The executive order notes that the Oklahoma flag "should not ordinarily be displayed" on Cherokee Nation property or at Cherokee Nation public events, but also outlines when the state flag can or should be displayed.
As leader of Indian Country’s largest tribe, Hoskin said it is time for the Cherokee Nation to show its strength and determination when it comes to tribal sovereignty. Hoskin is quick to clarify that Wednesday’s order is not the result of frayed feelings between the Cherokee Nation and the state of Oklahoma.
“The Cherokee Nation remains a close partner and ally of the state of Oklahoma, and the executive order is not intended to send any message to the contrary,” Hoskin said in a statement to Native News Online.
“The Cherokee Nation is a sovereign entity with jurisdiction over our reservation, and the use of the Cherokee Nation flag on our land should reflect the strength and determination of the Cherokee people over these 113 years,” Hoskin said.
The Oklahoma state flag remains in use at events involving Oklahoma government leadership or honoring visiting dignitaries and service in the Oklahoma National Guard.

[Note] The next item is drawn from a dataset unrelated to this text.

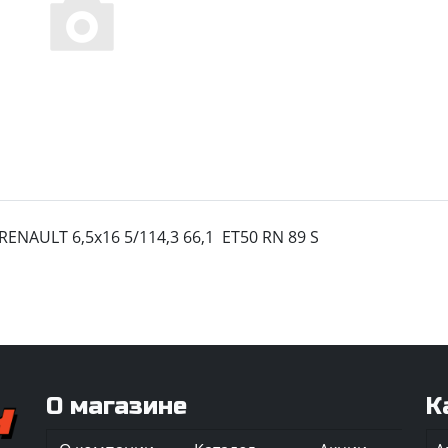
RENAULT 6,5x16 5/114,3 66,1 ET50 RN 89 S
О магазине
К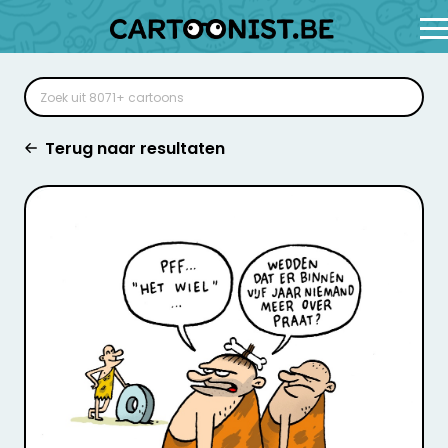
Terug naar resultaten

The executive order reads:
The flag of the State of Oklahoma should not ordinarily be displayed on Cherokee Nation property or at Cherokee Nation public events. Provided:
- The flag of the State of Oklahoma may be displayed with approval from the Administration.

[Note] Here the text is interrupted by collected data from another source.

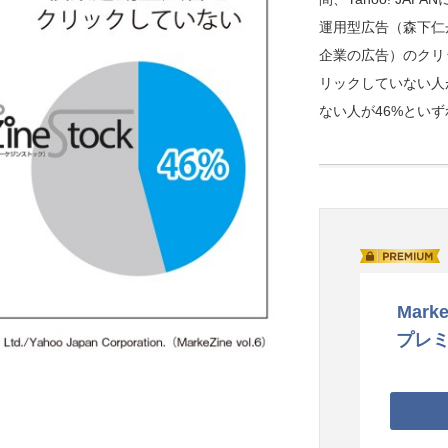
運用型広告（森下仁
企業の広告）のクリ
リックしていない人
ない人が46%とい
Marke
プレ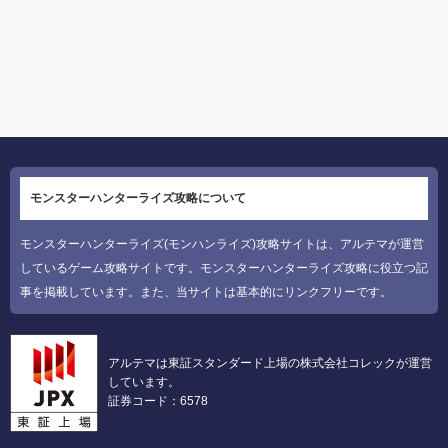
モンスターハンターライズ攻略について
モンスターハンターライズ(モンハンライズ)攻略サイトは、アルテマが運営
しているゲーム攻略サイトです。モンスターハンターライズ攻略に役立つ記
事を掲載しています。また、当サイトは基本的にリンクフリーです。
アルテマは東証スタンダード上場の株式会社コレックが運営
しています。
証券コード：6578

- Approval will ordinarily be given for the temporary display of the flag of the State of Oklahoma when a dignitary representing the state is present as a participant in the event as a demonstration of respect for the dignitary.

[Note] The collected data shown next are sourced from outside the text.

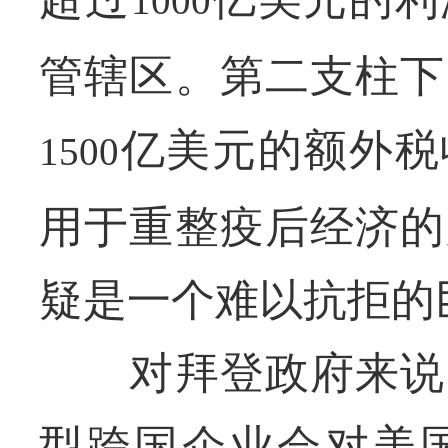
1000
管辖区。第二支柱下
亿美元的额外税
1500
用于重整疫后经济的
疑是一个难以抗拒的
对拜登政府来说，
型跨国企业会对美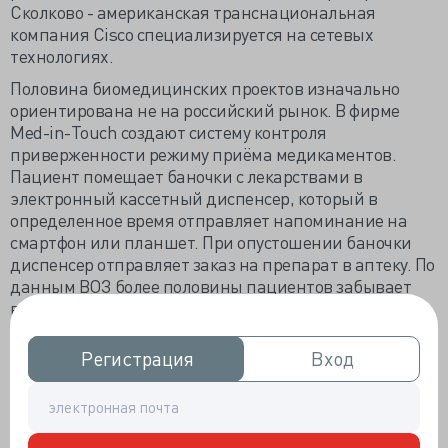
Сколково - американская транснациональная
компания Cisco специализируется на сетевых
технологиях.
Половина биомедицинских проектов изначально
ориентирована не на российский рынок. В фирме
Med-in-Touch создают систему контроля
приверженности режиму приёма медикаментов.
Пациент помещает баночки с лекарствами в
электронный кассетный диспенсер, который в
определенное время отправляет напоминание на
смартфон или планшет. При опустошении баночки
диспенсер отправляет заказ на препарат в аптеку. По
данным ВОЗ более половины пациентов забывает
вовремя принимать лекарства, в США с этим
недостатком связывают 200-300 млрд долларов
расходов страховых кампаний на госпитализации.
Регистрация
Регистрация
Вход
Вход
Естественно, нашим людям эта система бесполезна.
Компания MedM предлагает мобильный мониторинг
жизненно важных показателей. Речь о подключении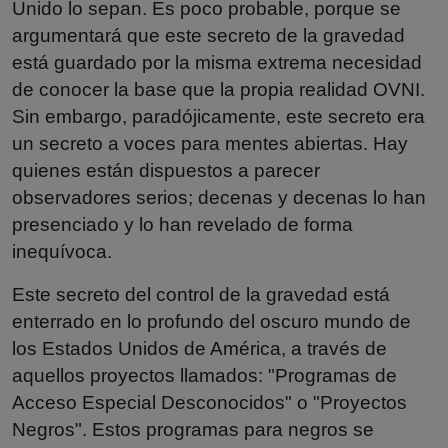
Unido lo sepan. Es poco probable, porque se
argumentará que este secreto de la gravedad
está guardado por la misma extrema necesidad
de conocer la base que la propia realidad OVNI.
Sin embargo, paradójicamente, este secreto era
un secreto a voces para mentes abiertas. Hay
quienes están dispuestos a parecer
observadores serios; decenas y decenas lo han
presenciado y lo han revelado de forma
inequívoca.
Este secreto del control de la gravedad está
enterrado en lo profundo del oscuro mundo de
los Estados Unidos de América, a través de
aquellos proyectos llamados: "Programas de
Acceso Especial Desconocidos" o "Proyectos
Negros". Estos programas para negros se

- The flag of the State of Oklahoma may be flown at all events, locations and facilities, in order to honor or commemorate service in the Oklahoma National Guard, at the direction of Administration or the Secretary of Veterans Affairs.
The executive order extends to properties owned by the Cherokee Nation, including the Hard Rock Cafe in Tulsa, Okla., and other casinos at various locations on the Cherokee Nation Reservation.
The executive order also calls for flags flown by the Cherokee Nation to be made on the reservation or domestically.